### Work order
From the material below, please set down exactly the lines starting with the one with "Lohnt es sich, in" and going on through the one with "también la vialidad, las redes de", without a single picture.

════════════════════

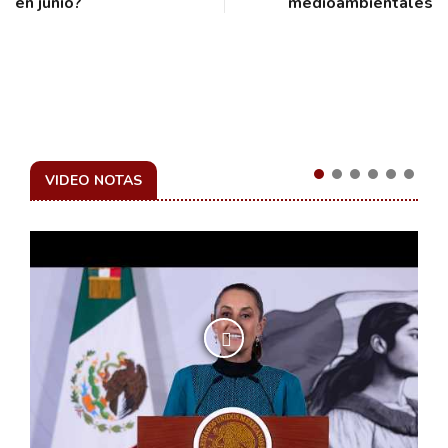
en junio?
medioambientales
VIDEO NOTAS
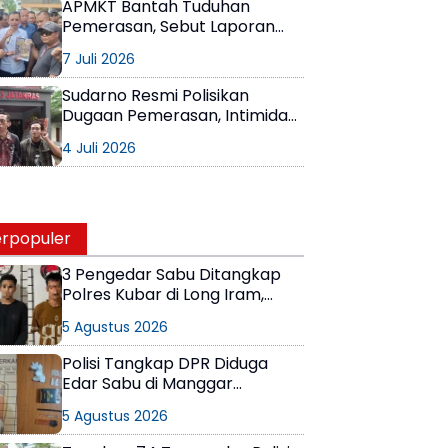
APMKT Bantah Tuduhan
Pemerasan, Sebut Laporan
Sudarno sebagai Upaya
7 Juli 2026
Pembungkaman Demokrasi
Sudarno Resmi Polisikan
Dugaan Pemerasan, Intimidasi,
dan Pencemaran Nama Baik
4 Juli 2026
rpopuler
3 Pengedar Sabu Ditangkap
Polres Kubar di Long Iram,
Pemasok Masih Berkeliaran
5 Agustus 2026
Polisi Tangkap DPR Diduga
Edar Sabu di Manggar
Balikpapan Timur
5 Agustus 2026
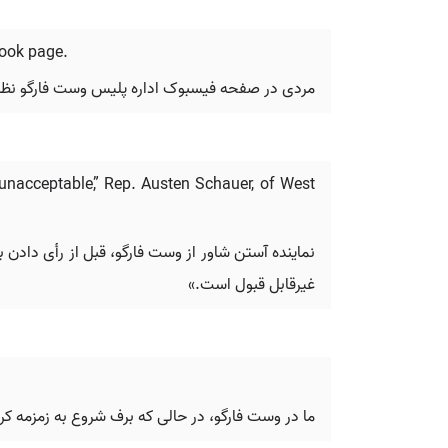
book page.
مردی در صفحه فیسبوک اداره پلیس وست فارگو نظر 
unacceptable,” Rep. Austen Schauer, of West
نماینده آستن شاور از وست فارگو، قبل از رأی دادن ب
غیرقابل قبول است.»
ما در وست فارگو، در حالی که برف شروع به زمزمه کرد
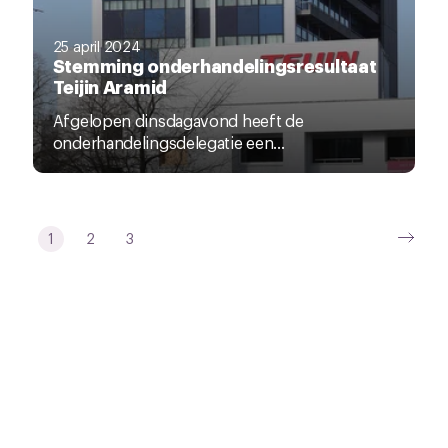
25 april 2024
Stemming onderhandelingsresultaat
Teijin Aramid
Afgelopen dinsdagavond heeft de
onderhandelingsdelegatie een...
1
2
3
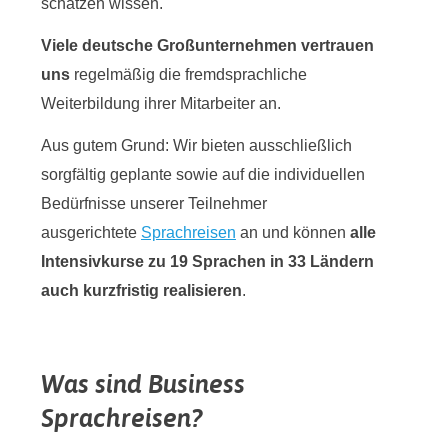
schätzen wissen.
Viele deutsche Großunternehmen vertrauen
uns
regelmäßig die fremdsprachliche
Weiterbildung ihrer Mitarbeiter an.
Aus gutem Grund: Wir bieten ausschließlich
sorgfältig geplante sowie auf die individuellen
Bedürfnisse unserer Teilnehmer
ausgerichtete
Sprachreisen
an und können
alle
Intensivkurse zu 19 Sprachen in 33 Ländern
auch kurzfristig realisieren
.
Was sind Business
Sprachreisen?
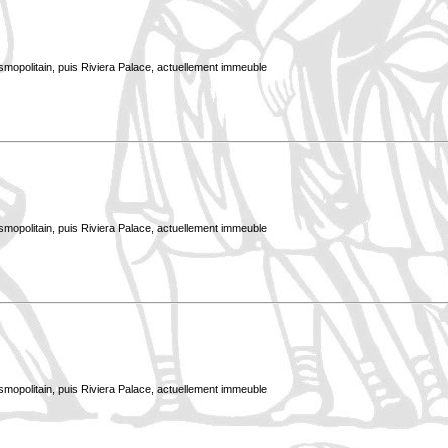
smopolitain, puis Riviera Palace, actuellement immeuble
smopolitain, puis Riviera Palace, actuellement immeuble
smopolitain, puis Riviera Palace, actuellement immeuble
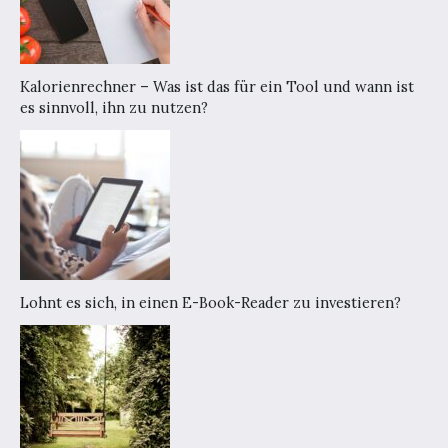
Kalorienrechner – Was ist das für ein Tool und wann ist
es sinnvoll, ihn zu nutzen?
Lohnt es sich, in einen E-Book-Reader zu investieren?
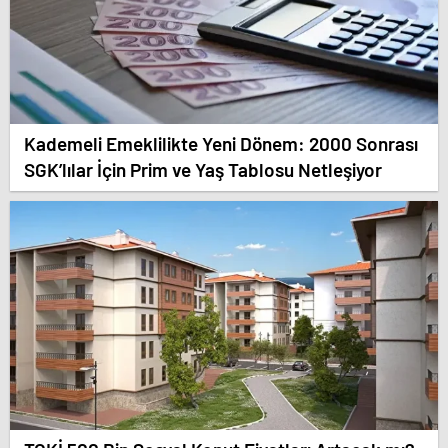
Kademeli Emeklilikte Yeni Dönem: 2000 Sonrası
SGK’lılar İçin Prim ve Yaş Tablosu Netleşiyor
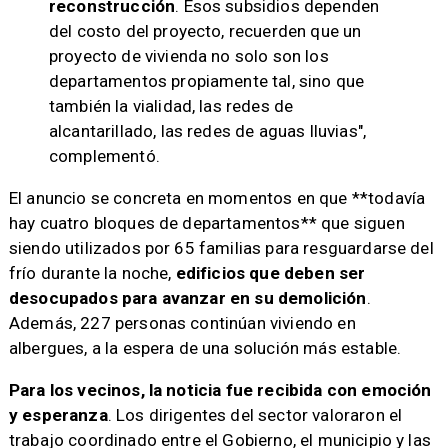
reconstrucción
. Esos subsidios dependen
del costo del proyecto, recuerden que un
proyecto de vivienda no solo son los
departamentos propiamente tal, sino que
también la vialidad, las redes de
alcantarillado, las redes de aguas lluvias",
complementó.
El anuncio se concreta en momentos en que **todavía
hay cuatro bloques de departamentos** que siguen
siendo utilizados por 65 familias para resguardarse del
frío durante la noche,
edificios que deben ser
desocupados para avanzar en su demolición
.
Además, 227 personas continúan viviendo en
albergues, a la espera de una solución más estable.
Para los vecinos, la noticia fue recibida con emoción
y esperanza
. Los dirigentes del sector valoraron el
trabajo coordinado entre el Gobierno, el municipio y las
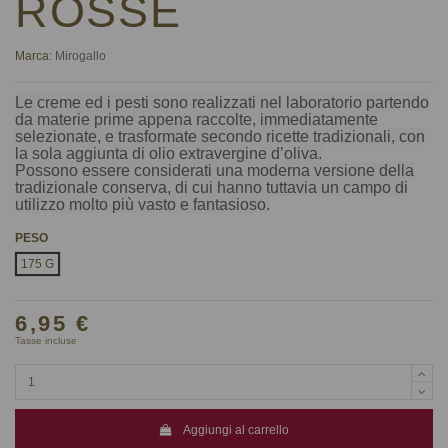
ROSSE
Marca:
Mirogallo
Le creme ed i pesti sono realizzati nel laboratorio partendo
da materie prime appena raccolte, immediatamente
selezionate, e trasformate secondo ricette tradizionali, con
la sola aggiunta di olio extravergine d’oliva.
Possono essere considerati una moderna versione della
tradizionale conserva, di cui hanno tuttavia un campo di
utilizzo molto più vasto e fantasioso.
PESO
175 G
6,95 €
Tasse incluse
Aggiungi al carrello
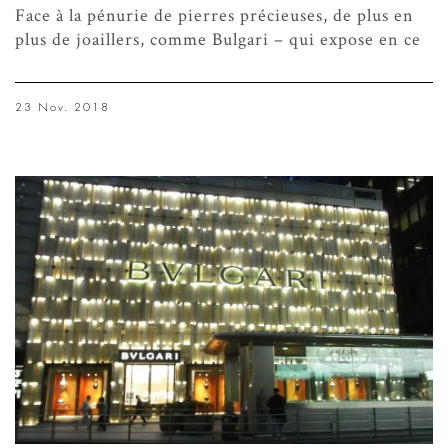
Face à la pénurie de pierres précieuses, de plus en
plus de joaillers, comme Bulgari – qui expose en ce
23 Nov. 2018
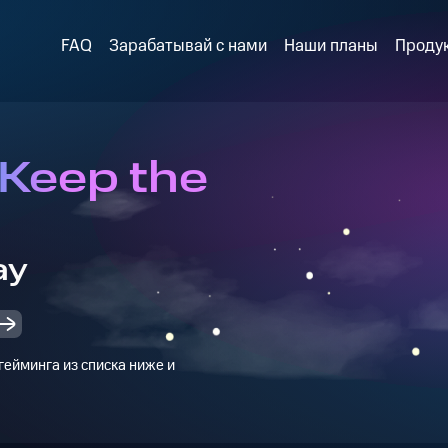
FAQ
Зарабатывай с нами
Наши планы
Проду
 Keep the
ay
ейминга из списка ниже и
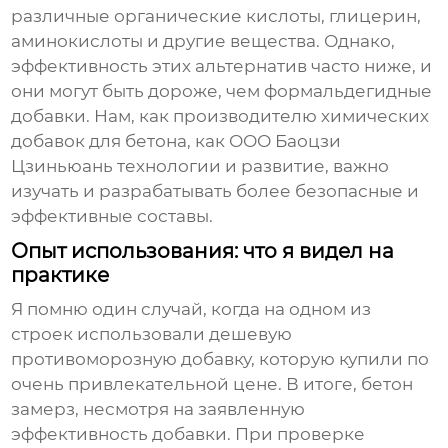
различные органические кислоты, глицерин,
аминокислоты и другие вещества. Однако,
эффективность этих альтернатив часто ниже, и
они могут быть дороже, чем формальдегидные
добавки. Нам, как производителю
химических
добавок для бетона
, как ООО Баоцзи
Цзиньюань технологии и развитие, важно
изучать и разрабатывать более безопасные и
эффективные составы.
Опыт использования: что я видел на
практике
Я помню один случай, когда на одном из
строек использовали
дешевую
противоморозную добавку
, которую купили по
очень привлекательной цене. В итоге, бетон
замерз, несмотря на заявленную
эффективность добавки. При проверке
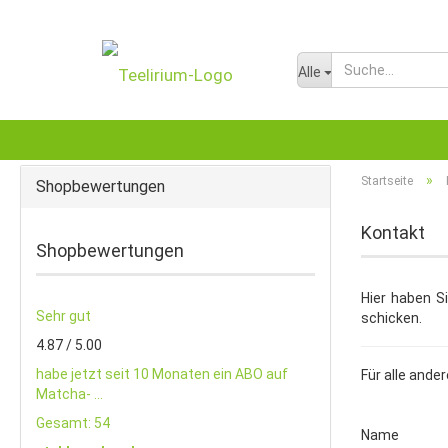
Alle
»
Startseite
Shopbewertungen
Kontakt
Shopbewertungen
Hier haben S
Sehr gut
schicken.
4.87 / 5.00
habe jetzt seit 10 Monaten ein ABO auf
Für alle ande
Matcha- ...
Gesamt: 54
KONTAKT
Name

════════════════════

### Solution below
Lohnt es sich, in einen E-Book-Reader zu investieren?
Kademeli Emeklilikte Yeni Dönem: 2000 Sonrası
SGK’lılar İçin Prim ve Yaş Tablosu Netleşiyor
reconstrucción
. Esos subsidios dependen
del costo del proyecto, recuerden que un
proyecto de vivienda no solo son los
departamentos propiamente tal, sino que
también la vialidad, las redes de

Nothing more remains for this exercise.